Плод сочный, вдруг и глад и жажду утолив,

Уверился, что есть потребность, наслажденье,

Узнал их связь, предмет[1] — так юный человек.

Любящий в первый раз, уверен в том душею,

Что создан он любить, жить с милою своею,

Составить с ней одно — или томиться ввек.

Блаженная чета!.. какая кисть опишет

Тот радостный восторг, когда любовник слышит

Слова: люблю! твоя!.. один сей райский миг

Завиднее ста лет, счастливо проведенных

Без горя и беды, в избытке благ земных!

Всё мило для сердец, любовью упоенных;

Где терние другим, там розы им цветут.

В пустыне ль, в нищете ль любовники живут,

Для них равно; везде, во всем судьбой довольны.

Неволя самая им кажется легка,

Когда и в ней они любить друг друга вольны.

Ах! жертва всякая для нежности сладка.

Любовь в терпении находит утешенье

И в верности своей за верность награжденье.

Над сердцем милым власть милее всех властей.

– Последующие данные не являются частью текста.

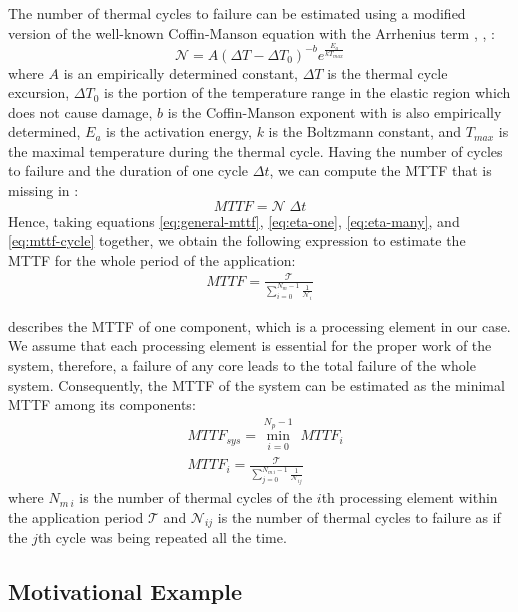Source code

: The number of thermal cycles to failure can be estimated using a modified version of the well-known Coffin-Manson equation with the Arrhenius term \cite{jedec2010}, \cite{xiang2010}, \cite{ciappa2003}:
\begin{equation} \label{eq:cycles-to-failure}
  \mathcal{N} = A (\Delta T - \Delta T_0)^{-b} e^{\frac{E_a}{k T_{max}}}
\end{equation}
where $A$ is an empirically determined constant, $\Delta T$ is the thermal cycle excursion, $\Delta T_0$ is the portion of the temperature range in the elastic region which does not cause damage, $b$ is the Coffin-Manson exponent with is also empirically determined, $E_{a}$ is the activation energy, $k$ is the Boltzmann constant, and $T_{max}$ is the maximal temperature during the thermal cycle. Having the number of cycles to failure and the duration of one cycle $\Delta t$, we can compute the MTTF that is missing in :
\begin{equation} \label{eq:mttf-cycle}
  MTTF = \mathcal{N} \; \Delta t
\end{equation}
Hence, taking equations \eqref{eq:general-mttf}, \eqref{eq:eta-one}, \eqref{eq:eta-many}, and \eqref{eq:mttf-cycle} together, we obtain the following expression to estimate the MTTF for the whole period of the application:
\begin{align} \label{eq:one-mttf}
  MTTF = \frac{\mathcal{T}}{\sum_{i=0}^{N_m - 1} \frac{1}{\mathcal{N}_i}}
\end{align}

 describes the MTTF of one component, which is a processing element in our case. We assume that each processing element is essential for the proper work of the system, therefore, a failure of any core leads to the total failure of the whole system. Consequently, the MTTF of the system can be estimated as the minimal MTTF among its components:
\begin{align}
  & MTTF_{sys} = \min_{i=0}^{N_p - 1} \; MTTF_i \label{eq:mttf-system} \\
  & MTTF_i = \frac{\mathcal{T}}{\sum_{j=0}^{N_{m \: i} - 1} \frac{1}{\mathcal{N}_{ij}}} \nonumber
\end{align}
where $N_{m \: i}$ is the number of thermal cycles of the $i$th processing element within the application period $\mathcal{T}$ and $\mathcal{N}_{ij}$ is the number of thermal cycles to failure as if the $j$th cycle was being repeated all the time.

\subsection{Motivational Example} \label{sec:motivation}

Вздыхает иногда и лучший из царей:

Всегда ли может он нам властию своею

Блаженство даровать? В любви ж всегда мы ею

И сами счастливы, и счастие даем,

Словами, взорами, слезой, улыбкой — всем.

Минута с милою есть вечность наслажденья,

И век покажется минутой восхищенья!»

Так он поет — и вдруг, унизив голос свой,

Из тихо-нежных струн дрожащею рукой

Иные звуки он для сердца извлекает...

Ах! звуки горести, тоски! Мой слух внимает:

«Я вижу юношу примерной красоты;

Любовь, сама любовь его образовала;

Она ему сей взор небесный даровала,

Сии прелестныя любезности черты.

Для счастья создан он, конечно б вы сказали;

Но томен вид его, и черный креп печали

Темнит огонь в глазах. Он медленно идет

Искать не алых роз среди лугов весенних —

И лето протекло, цветов нигде уж нет, —

Но горестных картин и ужасов осенних

В унылых рощах, где валится желтый лист

На желтую траву, где слышен ветров свист

Между сухих дерев; где летом птички пели,

Но где уже давно их гнезда охладели.

Там юноша стоит над шумною рекой

И, зря печальный гроб Натуры пред собой,

Так мыслит: прежде всё здесь жило, зеленело,

Цвело для глаз; теперь уныло, помертвело!..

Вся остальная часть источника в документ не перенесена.